Exercise passage ::
Principles of Programming
Overview
This group investigates the semantics and formal methods for programming languages with imperative features, either alone or combined with functional and object-oriented features. Below are some of our research areas; as you can see, they overlap to a large extent.
Main Academic Staff:
Dan Ghica
Paul Levy
Uday Reddy
Eike Ritter
Alan Sexton
Hayo Thielecke
PhD Students:
Mr Chris Ross
State manipulation
Common programming facilities, such as generating new storage cells, and allowing storage cells to store other storage cells (pointer structures, in other words) pose some surprising problems both for modelling and for reasoning. Work addressing these questions has been done by Reddy in Idealized Algol and by Levy in call-by-push-value, but many questions remain open, particularly about parametricity for the more recent models.
Types and effect systems
Types and effects can express that a program will behave in a disciplined way. Moreover, they do so statically, that is, before the program is run, and could be checked automatically by the compiler. Type safety in particular has recieved a great deal of attention in connection with Java. For a sophisticated language that combines functions or objects with computational effects, a type system alone may not be expressive enough; a type and effect system enhances an underlying type system with effect information. Thielecke's recent work uses types and effects for control. Many control constructs, such as exceptions, have been shown to be of a stylized form by using a linear type system for continuation passing. In related work, an effect system for control is mapped to polymorphically typed continuation passing. Future work will study type and effect system for computational effects in general, and pointers in particular.

Activity list ::
1: In the Principles of Programming page, what language was Reddy's work on state manipulation done in?
2: Print everything in the Principles of Programming page from "Principles of Programming" down to "a large extent.".
3: Carry on the Principles of Programming page from its last sentence.

Dataset entries ::

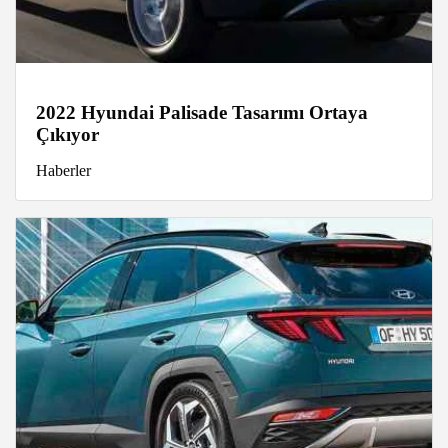
2022 Hyundai Palisade Tasarımı Ortaya
Çıkıyor
Haberler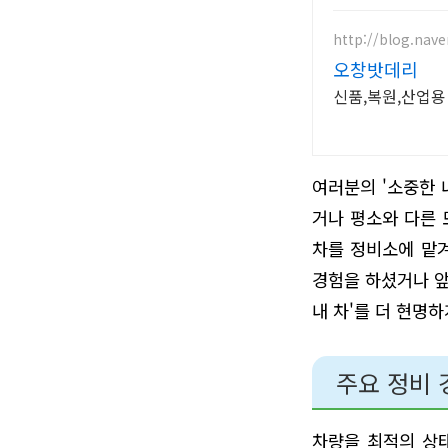
http://blog.nave
오창밧데리
신품,복원,산업
여러분의 '소중한 
거나 평소와 다른 
차를 정비소에 맡겨
경험을 하셨거나 앞
내 차'를 더 현명
주요 정비 
차량을 최적의 상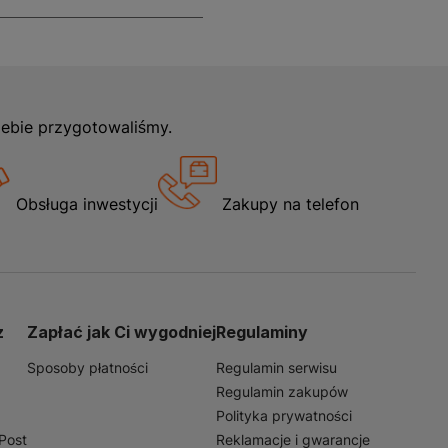
iebie przygotowaliśmy.
Obsługa inwestycji
Zakupy na telefon
z
Zapłać jak Ci wygodniej
Regulaminy
Sposoby płatności
Regulamin serwisu
Regulamin zakupów
Polityka prywatności
nPost
Reklamacje i gwarancje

Responses in order ::
1: Idealized Algol

2:
Principles of Programming
Overview
This group investigates the semantics and formal methods for programming languages with imperative features, either alone or combined with functional and object-oriented features. Below are some of our research areas; as you can see, they overlap to a large extent.

3:
Call-by-push-value
Much work about languages combining imperative and functional features has focussed on either call-by-name (CBN) or call-by-value (CBV) languages. Building on work of Moggi, Filinski and others, Levy analyzed a wide range of CBN and CBV semantics and noticed a pattern: it emerged that a single fine-grain language, called "call-by-push-value" (CBPV), underlies both of the older paradigms, and so the constructs of CBV and CBN can be seen as particular idioms in CBPV. Examples of models with CBPV structure include domains, possible worlds, continuations and games, and even more models are currently emerging (e.g. lower powerdomain).
Subsequent work has extended CBPV with constructs for the stacks that arise during execution, and used these to show that the algebraic concept of adjunction accurately characterizes CBPV models.
Game semantics
In the past decade game semantics has emerged as a new and successful paradigm in the field of semantics of logics and programming languages. Game semantics made its breakthrough in computer science in the early 90s, providing an innovative set of methods and techniques for the analysis of logical systems. Subsequently, game-semantic techniques led to the development of the first syntax-independent fully-abstract models for a variety of programming languages, ranging from the purely functional to languages with non-functional features such as control, references or concurrency. Ghica and McCusker, followed by Abramsky, Murawski, Ong and others, developed an algorithmic approach to game semantics with a view to applications in computer assisted program verification.